"""

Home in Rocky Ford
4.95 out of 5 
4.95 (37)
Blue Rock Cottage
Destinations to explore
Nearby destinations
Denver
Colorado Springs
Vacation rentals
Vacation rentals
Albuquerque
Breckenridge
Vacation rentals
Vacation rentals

"""

## WORK REQUEST
Give an exact copy of all the material above.

## SOLUTION TO THIS EXERCISE
Home in Rocky Ford
4.95 out of 5 
4.95 (37)
Blue Rock Cottage
Destinations to explore
Nearby destinations
Denver
Colorado Springs
Vacation rentals
Vacation rentals
Albuquerque
Breckenridge
Vacation rentals
Vacation rentals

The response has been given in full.